> Activity:
Among the records below, determine how many lines have the word "none" in them; output only the number.
▽
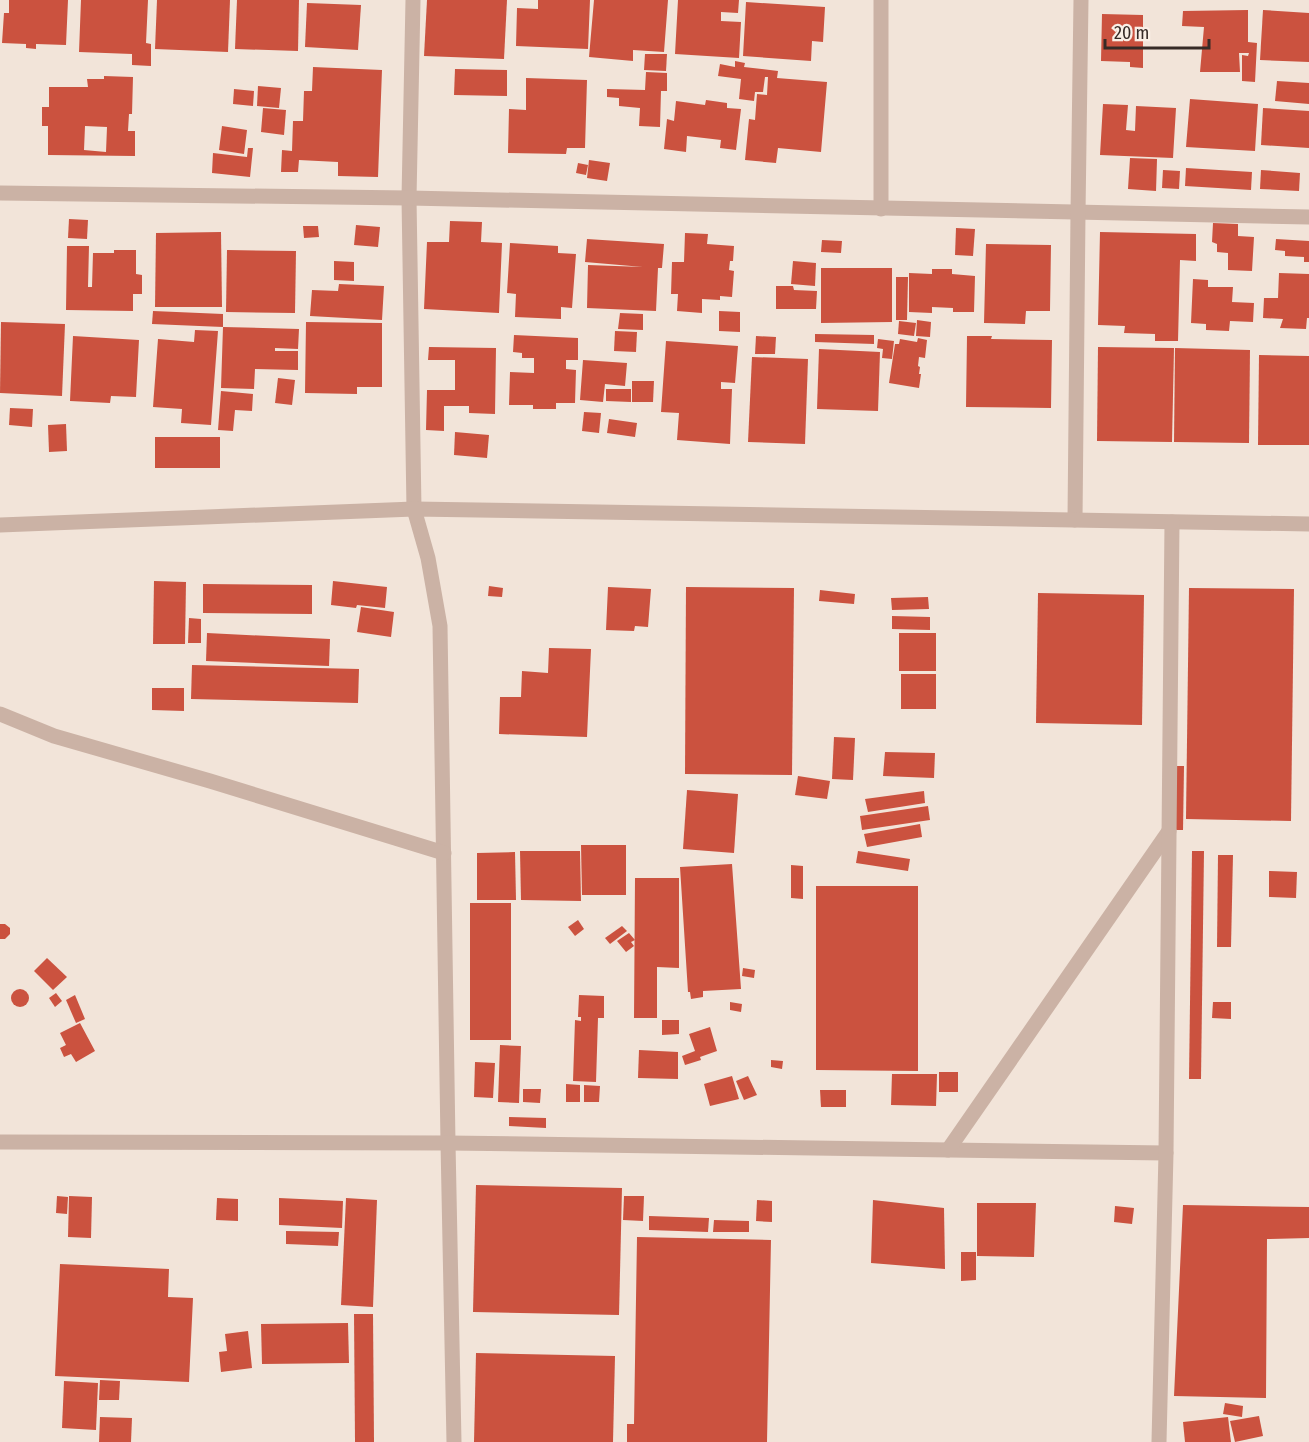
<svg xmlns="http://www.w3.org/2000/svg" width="1309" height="1442" font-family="'Fira Sans Condensed',sans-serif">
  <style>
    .building { fill: #cb523f; fill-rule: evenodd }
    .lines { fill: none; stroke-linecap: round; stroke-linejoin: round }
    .minor { stroke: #cbb2a5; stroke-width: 15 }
  </style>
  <rect width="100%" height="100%" fill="#f2e4d9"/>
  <g class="building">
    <polygon points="9,0 68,0 66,45 36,44 36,49 26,48 26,44 2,43 4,13 9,13"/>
    <polygon points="81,0 148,0 146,43 151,44 151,66 132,65 132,54 79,52"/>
    <polygon points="157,0 230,0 228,52 155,49"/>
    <polygon points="237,0 299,0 298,51 235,49"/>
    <polygon points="427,0 507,0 504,59 424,56"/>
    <polygon points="538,0 590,0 588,49 516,46 517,8 538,9"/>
    <polygon points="594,0 668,0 664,52 633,50 633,61 589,57"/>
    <polygon points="678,0 739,0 738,13 721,12 721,21 741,22 739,58 675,54"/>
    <polygon points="746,2 825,7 823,42 812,41 811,61 743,56"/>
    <polygon points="307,3 361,5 358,50 305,47"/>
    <polygon points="1248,10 1248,42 1257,43 1255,82 1242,81 1242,55 1248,56 1249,53 1239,53 1240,72 1200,72 1204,27 1182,26 1183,11"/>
    <polygon points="1263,10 1309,13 1309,62 1260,60"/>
    <polygon points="1102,14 1143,15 1143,68 1130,67 1130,62 1101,61"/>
    <polygon points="645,54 667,54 666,71 644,70"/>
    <polygon points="735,61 745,63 744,67 778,71 777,78 827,82 821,152 778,148 776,163 745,160 749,119 755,120 757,94 767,95 768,77 765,77 763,92 755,92 754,101 739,99 741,79 718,76 720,64 735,67"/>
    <polygon points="313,67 382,70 378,177 338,176 338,162 299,160 298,172 281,172 282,150 292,151 293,121 303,121 304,91 312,91"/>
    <polygon points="455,69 507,70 507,96 454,95"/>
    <polygon points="646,72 667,73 667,91 661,91 660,127 639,126 640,108 619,106 619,98 607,97 607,89 645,90"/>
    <path d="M104,76L133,77L132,114H129L128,131H135V156L48,155V126H42V107H49V87H88L87,79H104ZM85,126L107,127L106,152L84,150Z"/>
    <polygon points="526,78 587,80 585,148 567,148 566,154 508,153 509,109 526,110"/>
    <polygon points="1277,81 1309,83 1309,104 1275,101"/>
    <polygon points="258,86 281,88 279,108 257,106"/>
    <polygon points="234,89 254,91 253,106 233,104"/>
    <polygon points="1190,99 1258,104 1255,151 1186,147"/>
    <polygon points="706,100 727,103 727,108 741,109 736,150 720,148 721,140 687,136 686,152 664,149 667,119 674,121 676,101 705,105"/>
    <polygon points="1103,104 1128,105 1126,130 1135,131 1136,106 1176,108 1173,158 1100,155"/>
    <polygon points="263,108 286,110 284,135 261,132"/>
    <polygon points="1263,108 1309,111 1309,148 1261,145"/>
    <polygon points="222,126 247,130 244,154 219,150"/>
    <polygon points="248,148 253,148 250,177 212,173 213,153 247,157"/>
    <polygon points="1130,158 1157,159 1156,191 1128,189"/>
    <polygon points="589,160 610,163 607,181 587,178"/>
    <polygon points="578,163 588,165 586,175 576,173"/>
    <polygon points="1186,168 1252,172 1251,190 1185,186"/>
    <polygon points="1163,170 1180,171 1179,189 1162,188"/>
    <polygon points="1261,170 1300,173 1299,191 1260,189"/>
    <polygon points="69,219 88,220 87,239 68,238"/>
    <polygon points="450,221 482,222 481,242 502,243 499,313 424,309 427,242 449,242"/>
    <polygon points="1213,223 1238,224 1238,236 1254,237 1252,271 1228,270 1228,253 1217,252 1217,244 1212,242"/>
    <polygon points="356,225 380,227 378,247 354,245"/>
    <polygon points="303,226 318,226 319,237 304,238"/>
    <polygon points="956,228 975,229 973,256 955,255"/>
    <polygon points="221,232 222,307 155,307 156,233"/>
    <polygon points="1100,232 1196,234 1196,261 1180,260 1178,341 1155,341 1155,334 1124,333 1125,326 1098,325"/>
    <polygon points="685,233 708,234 707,244 734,246 733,261 730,261 729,270 734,271 732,297 720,296 720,300 702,299 702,313 677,311 678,294 671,294 672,262 684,262"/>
    <polygon points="587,239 664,244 662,268 658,268 656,311 587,308 588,265 643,267 585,262"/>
    <polygon points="1276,239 1309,241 1309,262 1304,262 1304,257 1285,256 1285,251 1275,250"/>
    <polygon points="822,240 842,241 841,253 821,252"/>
    <polygon points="510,243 558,246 558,253 576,254 572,308 561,307 561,319 515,317 516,294 507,293"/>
    <polygon points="986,244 1051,245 1050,311 1026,311 1025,324 984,323"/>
    <polygon points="67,246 89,246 88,287 92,287 93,253 114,253 114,250 136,250 136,274 142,275 142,294 133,294 133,311 66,310"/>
    <polygon points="227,250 296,251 295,313 226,312"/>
    <polygon points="334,261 354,262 354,281 334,280"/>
    <polygon points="793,261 816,263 815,286 791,284"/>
    <polygon points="821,268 892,268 892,322 821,323"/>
    <polygon points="932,269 952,269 952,274 975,276 974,312 953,312 953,308 932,307 932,313 909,312 909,273 932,274"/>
    <polygon points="1279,273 1309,274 1309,318 1307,318 1306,329 1280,328 1283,319 1263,318 1264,298 1278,298"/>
    <polygon points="896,277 908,277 907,320 896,320"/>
    <polygon points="1193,279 1208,280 1208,287 1233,287 1232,302 1254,303 1253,322 1230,321 1229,331 1206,330 1206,324 1191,323"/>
    <polygon points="339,284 384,286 382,320 310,316 312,290 338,291"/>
    <polygon points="776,286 793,286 794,290 817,291 816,309 776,309"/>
    <polygon points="153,311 223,314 223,327 152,324"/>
    <polygon points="719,311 740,312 740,332 719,331"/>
    <polygon points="620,313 643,314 643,330 618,329"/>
    <polygon points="917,320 931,322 930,337 916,336"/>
    <polygon points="899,321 916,323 914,336 898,334"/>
    <polygon points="1,322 65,324 62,396 0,393"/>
    <polygon points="306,322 382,323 382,387 357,387 357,394 305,393"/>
    <polygon points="223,327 299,329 298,349 275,348 275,351 298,351 298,370 255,369 254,389 221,388"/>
    <polygon points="195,330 218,331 211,425 181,423 182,409 153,407 158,339 194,342"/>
    <polygon points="615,331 637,332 636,352 614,351"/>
    <polygon points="815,334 874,335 874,344 815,342"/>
    <polygon points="514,335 578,338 578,360 566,360 566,369 576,370 575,403 556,403 556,409 533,409 533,405 509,405 510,372 534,373 534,358 522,358 522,353 513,352"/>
    <polygon points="73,336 139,340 136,397 111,396 110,403 70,401"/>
    <polygon points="756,336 776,337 775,354 755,354"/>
    <polygon points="967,336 992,336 991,339 1052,340 1051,408 966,407"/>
    <polygon points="918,338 927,340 925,358 919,357 918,366 920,367 919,374 921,374 919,388 889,383 895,344 899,344 900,339 917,342"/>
    <polygon points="878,339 894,341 892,359 882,358 883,349 877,348"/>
    <polygon points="666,341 738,346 735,383 721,382 721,389 732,389 730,444 677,440 679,413 661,412"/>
    <polygon points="429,347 496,348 495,414 469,413 469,406 444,406 444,431 426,430 427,390 455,390 455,360 428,360"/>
    <polygon points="1098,347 1174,348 1172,442 1097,441"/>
    <polygon points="1175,348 1250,350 1249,443 1174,442"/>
    <polygon points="819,349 880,352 878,411 817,409"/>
    <polygon points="1259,355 1309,356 1309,445 1258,445"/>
    <polygon points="752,357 808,359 805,444 748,442"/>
    <polygon points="583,360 627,363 625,386 605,384 603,402 580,400"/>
    <polygon points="278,378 295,380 292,405 275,403"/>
    <polygon points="632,381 654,381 653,402 632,402"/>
    <polygon points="606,389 631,389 631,402 606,401"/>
    <polygon points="221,391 253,394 252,411 235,410 233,431 218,430"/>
    <polygon points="10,408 33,409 32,427 9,425"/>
    <polygon points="584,412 601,413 599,433 582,431"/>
    <polygon points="609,419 637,423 635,437 607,433"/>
    <polygon points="66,424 67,451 49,452 48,425"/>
    <polygon points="455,432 489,435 487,458 454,455"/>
    <rect x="155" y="437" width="65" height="31"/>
    <polygon points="154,581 186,582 185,644 153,644"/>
    <polygon points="333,581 387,587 385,608 357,605 356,608 331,605"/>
    <polygon points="203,584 312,585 312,614 203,613"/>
    <polygon points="489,586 503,588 502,597 488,596"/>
    <polygon points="608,587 651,589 648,627 635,626 634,631 606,630"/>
    <polygon points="686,587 794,588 792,775 685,774"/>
    <polygon points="1189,588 1294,589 1291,821 1186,819"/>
    <polygon points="820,590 855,594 854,604 819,601"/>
    <polygon points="1038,593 1144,595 1142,725 1036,723"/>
    <polygon points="928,597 929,609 892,610 891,598"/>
    <polygon points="361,607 394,612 391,637 357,632"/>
    <polygon points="892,616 930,617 930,630 892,629"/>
    <polygon points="189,618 201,619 201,643 188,643"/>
    <polygon points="207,633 330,639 329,666 206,661"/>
    <rect x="899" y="633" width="37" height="38"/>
    <polygon points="549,648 591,649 587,737 499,734 500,697 521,697 522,671 548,673"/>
    <polygon points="192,665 359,669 358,703 191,699"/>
    <rect x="901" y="674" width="35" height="35"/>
    <polygon points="152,688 184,688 184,711 152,710"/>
    <polygon points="834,737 855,738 853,780 832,779"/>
    <polygon points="885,752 935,753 934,778 883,776"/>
    <polygon points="1170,766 1184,766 1183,830 1169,830"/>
    <polygon points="798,776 830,781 827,799 795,795"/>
    <polygon points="687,790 738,794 734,853 683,849"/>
    <polygon points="924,791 925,803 868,812 865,799"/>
    <polygon points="928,806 930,820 862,830 860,816"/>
    <polygon points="920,824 922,837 867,847 864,834"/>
    <polygon points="581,845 626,845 626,895 582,895"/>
    <polygon points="520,851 580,851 581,901 521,900"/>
    <polygon points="858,851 910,859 908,871 856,863"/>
    <polygon points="1192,851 1204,851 1201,1079 1189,1079"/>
    <polygon points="515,852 516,900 477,900 477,853"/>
    <polygon points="1218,855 1233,855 1231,947 1217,947"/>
    <polygon points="732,864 741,989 703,991 703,997 691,999 690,992 688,992 680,867"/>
    <polygon points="791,865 803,866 803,899 791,898"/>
    <polygon points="1269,871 1297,872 1296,898 1269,897"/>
    <polygon points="635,878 679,878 679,968 657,967 657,1018 634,1018"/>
    <polygon points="816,886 918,886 918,1071 816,1070"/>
    <rect x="470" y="903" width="41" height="137"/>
    <polygon points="578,920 584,929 575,936 568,927"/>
    <polygon points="0,924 5,924 10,928 10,934 5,939 0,939"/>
    <polygon points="622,926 627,931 610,944 605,938"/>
    <polygon points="629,933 635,940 631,942 634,946 626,952 617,941"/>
    <polygon points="47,958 67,977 53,990 34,971"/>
    <polygon points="743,968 755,970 754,978 742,976"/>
    <circle cx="20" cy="998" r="9"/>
    <polygon points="56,993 62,1001 55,1007 49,998"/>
    <polygon points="75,995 85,1019 76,1023 66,1000"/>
    <polygon points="579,995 604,996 604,1018 598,1018 596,1082 573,1081 575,1020 581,1021 581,1017 578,1017"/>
    <polygon points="730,1002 742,1004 741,1012 730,1010"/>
    <polygon points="1213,1002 1231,1002 1231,1019 1212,1018"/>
    <polygon points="662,1020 679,1020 679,1034 662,1035"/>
    <polygon points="80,1023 95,1051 76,1062 71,1054 64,1057 60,1048 66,1045 60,1033"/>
    <polygon points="710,1027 717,1051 700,1057 701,1060 685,1065 682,1056 695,1051 689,1034"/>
    <polygon points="500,1045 521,1046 519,1103 498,1102"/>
    <polygon points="639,1050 678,1052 678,1079 638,1078"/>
    <polygon points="771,1060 783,1061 782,1069 771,1067"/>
    <polygon points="475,1062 495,1063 493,1098 474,1097"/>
    <rect x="939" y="1072" width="19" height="20"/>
    <polygon points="892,1074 937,1074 936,1106 891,1105"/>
    <polygon points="732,1076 739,1099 710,1106 704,1084"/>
    <polygon points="748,1076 757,1095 744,1100 736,1081"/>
    <polygon points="566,1084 580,1085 580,1102 566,1102"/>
    <polygon points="584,1085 600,1086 599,1102 584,1102"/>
    <polygon points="523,1089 541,1089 540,1103 523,1102"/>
    <polygon points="820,1090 846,1090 846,1107 821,1107"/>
    <polygon points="509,1117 546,1118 546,1128 509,1126"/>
    <polygon points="476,1185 622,1188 619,1315 473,1312"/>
    <polygon points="57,1196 68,1197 67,1214 56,1213"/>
    <polygon points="69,1196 92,1197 91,1238 68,1237"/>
    <polygon points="624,1196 644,1196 643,1221 623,1220"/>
    <polygon points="217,1198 238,1199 238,1221 216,1220"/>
    <polygon points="279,1198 343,1201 342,1228 279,1225"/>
    <polygon points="346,1198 377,1200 373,1307 341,1305"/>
    <polygon points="757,1200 772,1201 772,1222 756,1221"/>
    <polygon points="873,1200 944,1208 945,1269 871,1263"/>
    <polygon points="977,1203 1036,1203 1034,1257 977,1256"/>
    <polygon points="1183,1205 1309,1207 1309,1238 1267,1239 1266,1398 1174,1396"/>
    <polygon points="1115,1206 1134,1208 1132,1224 1114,1222"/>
    <polygon points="649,1216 709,1218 708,1232 649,1230"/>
    <polygon points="714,1220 749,1221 749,1232 713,1232"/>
    <polygon points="286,1231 339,1232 338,1246 286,1244"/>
    <polygon points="637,1237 771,1240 767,1442 627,1442 627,1424 634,1424"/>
    <polygon points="961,1252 976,1252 976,1280 961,1281"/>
    <polygon points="60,1264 169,1269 168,1297 193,1298 189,1382 55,1376"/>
    <polygon points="354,1314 373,1314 374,1442 355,1442"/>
    <polygon points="348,1323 349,1363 262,1364 261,1324"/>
    <polygon points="248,1331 252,1368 221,1372 219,1352 227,1351 225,1334"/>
    <polygon points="476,1353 615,1356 613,1442 474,1442"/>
    <polygon points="100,1380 120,1381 119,1400 99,1400"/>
    <polygon points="64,1381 98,1383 96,1430 62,1428"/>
    <polygon points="1225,1403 1243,1406 1242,1417 1223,1414"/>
    <polygon points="1259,1416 1263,1436 1235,1442 1230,1421"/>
    <polygon points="100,1417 132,1418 131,1442 99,1442"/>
    <polygon points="1228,1417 1231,1442 1185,1442 1183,1422"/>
  </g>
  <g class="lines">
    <g class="minor">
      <polyline points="413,0 409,198 414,509 428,558 440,626 448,1143 454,1442"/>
      <polyline points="0,193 409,198 1309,217"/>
      <polyline points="881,209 881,0"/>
      <polyline points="1075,520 1078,213 1081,0"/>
      <polyline points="0,525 414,509 1309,524"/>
      <polyline points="0,714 54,736 210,781 444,853"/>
      <polyline points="0,1142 448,1143 1166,1153"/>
      <polyline points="948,1150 1169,831"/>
      <polyline points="1159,1442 1166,1153 1172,522"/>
    </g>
  </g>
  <path d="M1105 39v9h104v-9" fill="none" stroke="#362a26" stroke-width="3"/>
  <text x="1114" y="39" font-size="18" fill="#362a26" stroke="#faefe6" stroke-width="4.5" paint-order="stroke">20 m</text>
</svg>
△
> Written response:
2